Thursday, November 11, 2010

The Status Update

Status updates on Facebook are endlessly fascinating, stretching from the mundane and ridiculous to the witty and profound. The genius is the connection it helps you make to others.

I guess — no big surprise here — that’s why they call it “social” networking.

Personally, I’m not a big fan of what people are cooking for dinner, unless they are willing to share or — at the very least — provide the recipe. I’m genuinely not interested in someone’s obsessive chronicles about walking the dog, or how drunk they are (unless pictures are included, and they never should be, if you think about it). Status updates that take the form of a sermon or are overtly political also are a turnoff.

However, there are times when you bond with a person after years or hear about someone’s achievement or tragedy that affects you in ways you never would have realized without the almost instant, real-time connection. Sometimes I have laughed out loud; others have left me with tears in my eyes.

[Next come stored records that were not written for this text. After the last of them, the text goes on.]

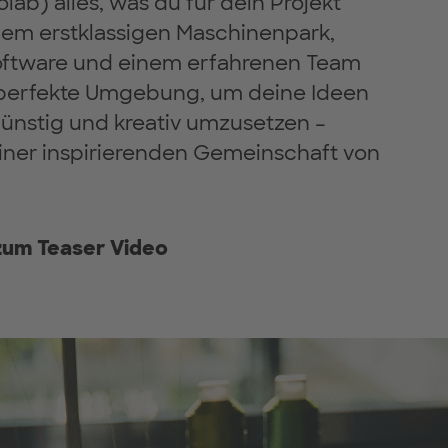
ab) alles, was du für dein Projekt
inem erstklassigen Maschinenpark,
ftware und einem erfahrenen Team
 perfekte Umgebung, um deine Ideen
günstig und kreativ umzusetzen –
einer inspirierenden Gemeinschaft von
 zum Teaser Video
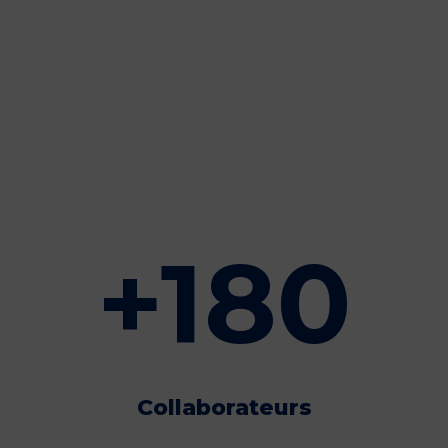
+
180
Collaborateurs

Most of the time, I look at status updates as a fun writing challenge, a way to push out a one or two-line description of the day, the punch line without the long-winded set up, or life’s simplest truths in just a few words.

Here are some of my favorites from the past few months:

• Favorite line of the day (paraphrased): "Your lives are a reality show. The sad thing is nothing gets eliminated."

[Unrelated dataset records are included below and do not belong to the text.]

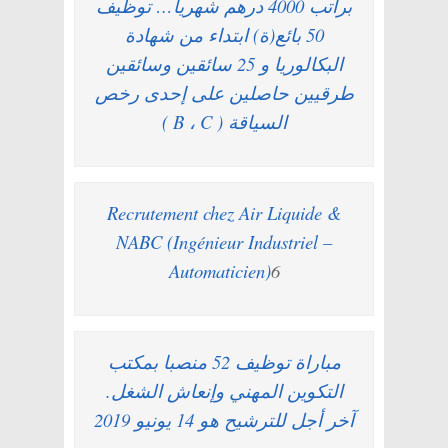
براتب 4000 درهم شهريا… توظيف
50 بائع(ة) ابتداء من شهادة
البكالوريا و 25 سائقين وسائقين
طرقيين حاصلين على إحدى رخص
السياقة ( B ، C )
Recrutement chez Air Liquide &
NABC (Ingénieur Industriel –
Automaticien)
6
مباراة توظيف 52 منصبا بمكتب
التكوين المهني وإنعاش الشغل.
آخر أجل للترشيح هو 14 يونيو 2019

• Since when did customer service become an oxymoron?

• For every drop of rain that falls, another Northern Virginia driver loses an IQ point.

Of course, because your name is at the beginning of each update, you really should start your sentence with a verb. That presents a challenge as well, if you think about it.

On that front, here are some more favorites that started with my name first and then moved quickly toward the punch line. So you say, “Glenn Cook…”

• Is in NYC with four kids by himself. To quote the father of our country at the start of the war: Gulp.

• Has a stuffed up nose and the back of my throat feeling like an all-you-can-eat raw bar buffet.

• Was reminded again tonight that the only thing getting thinner on me is on the top of my head.

• Is happy that I don't have to dress up tonight. Any more weeks like this, and I will officially pull the dry cleaning business out of the recession.

• Is waiting at the Z Pizza in Lorton to pick up dinner. An hour ago I was told it would be 25 minutes. Should have picked the Over instead of the Under on 2-for-1 night.

• Needs to reintroduce his daughters to each other: Oil, meet water.

• Can't believe it's been three years since my father died. He's gone from having a ringside seat to a spot in the upper balcony, but I'm sure he can see just fine.

Have you ever given this any thought?